1. In der vorliegenden Rechtssache möchte der Gerechtshof Amsterdam die Frage entschieden sehen, ob eine bestimmte steuerpflichtige Tätigkeit unter Artikel 26 der Sechsten Mehrwertsteuerrichtlinie des Rates(1) fällt, die eine Sonderregelung für Reisebüros vorsieht(2). Er hat zu diesem Zweck dem Gerichtshof zwei Fragen vorgelegt.

2. Die Rechtssache beruht auf einem Streit zwischen den niederländischen Steuerbehörden und einem niederländischen Reiseveranstalter (Kläger). Er betrifft denjenigen Teil der Tätigkeit der Kläger, der in der Veranstaltung von "Autoreisen" besteht. Diese Reiseform ist dadurch gekennzeichnet, daß der Reisende selbst zum Ferienort anreist, an dem ihm die Kläger Ferienwohnungen zur Verfügung stellen. Der Streit ist auf den Fall beschränkt, daß die Ferienwohnung im Eigentum eines Dritten steht und in den Niederlanden liegt. Der Reisende "erwirbt" die Dienstleistung, also einen kurzen Aufenthalt in der Ferienwohnung, direkt bei den Klägern oder durch Vermittlung eines anderen Reisebüros. Die Kläger bezahlen den Wohnungseigentümer und behalten dabei eine Provision in Höhe von 20 % des Mietzinses zurück. Nach Auffassung der Kläger war diese Provision die korrekte Besteuerungsgrundlage; demgemäß haben sie die Mehrwertsteuer berechnet.

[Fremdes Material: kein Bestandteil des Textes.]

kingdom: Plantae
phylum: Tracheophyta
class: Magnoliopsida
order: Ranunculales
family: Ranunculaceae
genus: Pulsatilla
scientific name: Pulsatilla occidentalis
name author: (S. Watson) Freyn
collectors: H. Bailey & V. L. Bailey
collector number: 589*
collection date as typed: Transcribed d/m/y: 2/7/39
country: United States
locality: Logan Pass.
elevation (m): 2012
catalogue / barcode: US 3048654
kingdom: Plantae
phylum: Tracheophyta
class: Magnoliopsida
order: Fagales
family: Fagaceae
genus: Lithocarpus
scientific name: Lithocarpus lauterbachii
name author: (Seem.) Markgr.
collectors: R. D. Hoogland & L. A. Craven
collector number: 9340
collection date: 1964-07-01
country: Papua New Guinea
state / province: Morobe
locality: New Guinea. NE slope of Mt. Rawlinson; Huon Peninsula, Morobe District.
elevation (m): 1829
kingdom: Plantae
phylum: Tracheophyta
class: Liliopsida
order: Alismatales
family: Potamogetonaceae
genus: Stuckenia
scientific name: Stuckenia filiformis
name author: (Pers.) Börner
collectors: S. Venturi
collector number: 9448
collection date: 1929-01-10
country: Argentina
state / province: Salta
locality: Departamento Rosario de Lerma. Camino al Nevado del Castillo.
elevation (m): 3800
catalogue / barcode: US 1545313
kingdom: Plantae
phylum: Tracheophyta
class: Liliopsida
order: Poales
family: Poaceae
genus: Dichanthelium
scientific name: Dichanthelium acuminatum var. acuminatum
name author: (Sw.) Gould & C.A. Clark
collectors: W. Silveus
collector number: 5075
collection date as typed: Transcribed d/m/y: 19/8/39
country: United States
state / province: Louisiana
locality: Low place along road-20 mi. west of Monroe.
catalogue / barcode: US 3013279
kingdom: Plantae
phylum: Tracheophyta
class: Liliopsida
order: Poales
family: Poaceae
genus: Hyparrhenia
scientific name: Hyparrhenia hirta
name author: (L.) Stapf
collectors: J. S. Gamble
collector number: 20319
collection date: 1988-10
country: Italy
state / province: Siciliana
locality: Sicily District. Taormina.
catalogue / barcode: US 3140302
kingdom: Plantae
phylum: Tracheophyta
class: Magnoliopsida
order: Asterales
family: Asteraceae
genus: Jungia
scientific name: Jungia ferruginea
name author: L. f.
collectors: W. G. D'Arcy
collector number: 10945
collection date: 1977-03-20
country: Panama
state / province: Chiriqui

Die Steuerbehörden haben eine Nacherhebung durchgeführt, weil ihres Erachtens der gesamte Mietzins Besteuerungsgrundlage ist.

3. Die Sonderregelung für Reisebüros gilt nach Artikel 26 der Richtlinie, wenn bestimmte Voraussetzungen erfuellt sind; sie sieht in bestimmter Hinsicht Ausnahmen von den allgemeinen Regeln der Richtlinie über die Berechnung und die Erhebung der Mehrwertsteuer vor.

Nach Artikel 26 Absatz 1 wenden die Mitgliedstaaten die Sonderregelung auf Umsätze der Reisebüros und Reiseveranstalter an; ich werde im folgenden aus Gründen der Kürze nur noch von Reiseveranstaltern sprechen. Artikel 26 findet nur Anwendung, "soweit die Reisebüros gegenüber den Reisenden im eigenen Namen auftreten und für die Durchführung der Reise Lieferungen und Dienstleistungen anderer Steuerpflichtiger in Anspruch nehmen".

Nach Artikel 26 Absatz 2

° gelten die bei Durchführung der Reise vom Reisebüro erbrachten Umsätze als eine einheitliche Dienstleistung des Reisebüros an den Reisenden;

° wird diese in dem Mitgliedstaat besteuert, in dem das Reisebüro seinen Sitz hat;

° gilt als Besteuerungsgrundlage die Marge des Reisebüros, d. h. die Differenz zwischen dem vom Reisenden dem Reisebüro zu zahlenden Betrag und den Kosten, die dem Reisebüro durch die Inanspruchnahme von Leistungen anderer Steuerpflichtiger entstehen, die dem Reisenden unmittelbar zugute kommen.

Artikel 26 Absatz 3 ist im vorliegenden Fall nicht unmittelbar einschlägig. Nach dieser Bestimmung wird die Besteuerungsgrundlage, also die Marge, gekürzt, wenn die Leistungen dem Reisenden ausserhalb der Gemeinschaft erbracht werden.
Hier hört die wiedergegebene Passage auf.